The other day at work, I suddenly and surprisingly found myself in the middle of a journalistic battlefield.
I was working on the night's High School Extra for the newspaper, a daily roundup of some of the results from the prep schedule on a particular day. It's a handy way of giving publicity to all/any achievements in some of the "other" sports - which means anything but football at this time of year and is not meant to demean those who participate in soccer, cross-country etc.
It was a light night, and there was something going on with the Bills that night - a sale of some sort, as I remember - that guaranteed I wouldn't have much space to fill. It's a good thing, because exciting finishes or good stories were few and far between. Sometimes you get lucky, sometimes you don't.
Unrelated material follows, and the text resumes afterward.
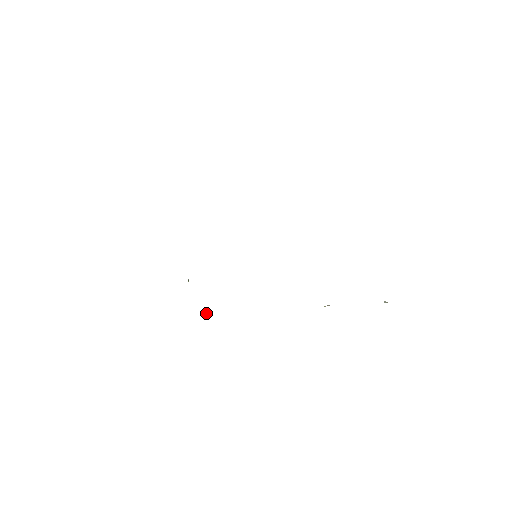
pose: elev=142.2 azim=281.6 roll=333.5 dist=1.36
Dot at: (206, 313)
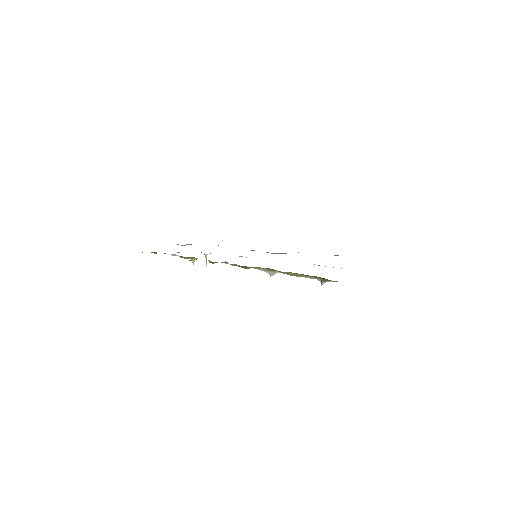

In order to start the column of notes, I talked to a coach of a local high school about her young team. She was quite articulate and gave me a few good quotes for my story.
Now comes the catch - the team in question was from Lancaster Central High School.
That may not send off alarm bells for those living outside the area. But those who know a little about Western New York know that Lancaster's athletic teams are called the Redskins. That, as you may have heard, is the same name of a Washington football team that has journalists and announcers boycotting the use of the team name while writing for print/Internet or talking for broadcast.
While a few newspapers have announced that they would not permit the use of Redskins on the pages, The Buffalo News has not taken that step. Still, some writers have said in public they will not use the R-word.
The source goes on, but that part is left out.